Home Theatre Pc Software And Operating Systems (Part 1) - Windows Media Center

6/26/2012 11:30:10 AM

Ian Jackson compares and contrasts the three main HTPC applications available

The Home Theatre PC (HTPC) has become an increasingly prevalent addition to our homes. Gone are the days when only the geekiest of enthusiasts had a PC providing their multimedia needs, instead these extremely useful computers now sit underneath most serious movie and music fan's televisions. Nevertheless, normal desktop operating systems simply aren't designed to be accessed from the other side of the room - menus are too small, fonts are difficult to read and using a keyboard and mouse as a sofa controller is cumbersome and inaccurate.

Description: The Home Theatre PC (HTPC)

Fortunately there are now a number of dedicated HTPC applications that are designed to sit on top of your normal operating system, providing an experience that's just as easy to use from the comfort of your sofa as a conventional set top box or disk player.
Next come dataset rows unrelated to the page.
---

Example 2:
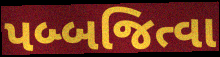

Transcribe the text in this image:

પબ્બજિત્વા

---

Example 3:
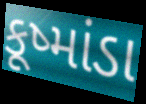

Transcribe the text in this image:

કૂષ્માંડા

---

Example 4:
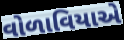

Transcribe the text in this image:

વોળાવિયાએ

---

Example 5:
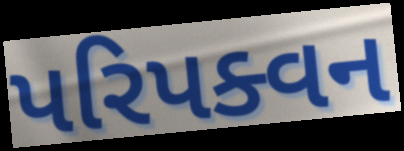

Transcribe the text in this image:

પરિપક્વન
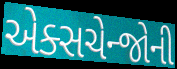
એક્સચેન્જોની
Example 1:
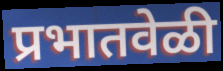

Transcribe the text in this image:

प्रभातवेळी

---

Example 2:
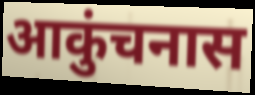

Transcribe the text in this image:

आकुंचनास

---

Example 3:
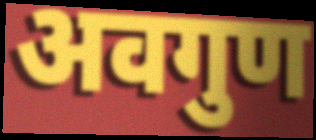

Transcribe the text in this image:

अवगुण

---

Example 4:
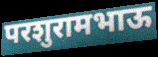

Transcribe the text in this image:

परशुरामभाऊ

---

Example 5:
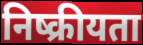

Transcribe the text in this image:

निष्क्रीयता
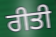
ਰੀਤੀ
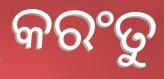
କରଂତୁ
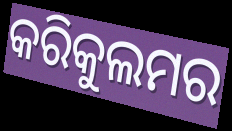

Today we will be looking at the three most popular applications, discussing their pros and cons and teaching you how to use their most commonly accessed features.

Windows Media Center

Description: Windows Media Center

Windows Media Center is an application that's built into Windows XP MCE, certain versions of Windows Vista and all versions of Windows 7 - apart from the practically invisible Starter edition. It's worth noting, though, that if you are using either of the older operating systems, the interface is a little different to the version we will be discussing today. Obviously the first major pro of WMC is that it's 'free' - in that, once you have purchased the ubiquitous Windows 7, licence no further expenditure is required. This fact alone makes it one of the most widely used HTPC interfaces around, also virtually guaranteeing peripheral support for any media remote or keyboard you end up purchasing.

Although it's the choice many enthusiasts love to hate, a properly setup WMC HTPC is also a capable, feature-rich choice that has some unique advantages compared to other open source offerings.

Windows Media Center is easy to use for the most part, and unlike some of its competitors, you can add content and perform the initial setup stages all from the comfort of your armchair. Adding content is a simple process and you can either wait for files to be added to the library in real time, or let it add files in the background as you continue to use the application. One of the key features of Windows Media Center is its ability to integrate seamlessly with the majority of TV tuners on the market, allowing you to use your PC as a Freeview digital video recorder. It even supports multiple tuners, so if you have more than one card (or a single card with multiple tuners) you can watch one channel while you record another.

Description: the Xbox 360 games console

the Xbox 360 games console

Another great feature of Windows Media Center is its ability to use extenders. These essentially work a little bit like a remote desktop client - everything you can do on your desktop you can also do in another room by hooking up a media centre extender. There used to be a number of standalone extenders on the market, but the only one still supported and available to buy is the Xbox 360 games console. Although older versions of Microsoft's ubiquitous games console are far too noisy to use for acceptable media playback, the latest versions are both efficient and discrete.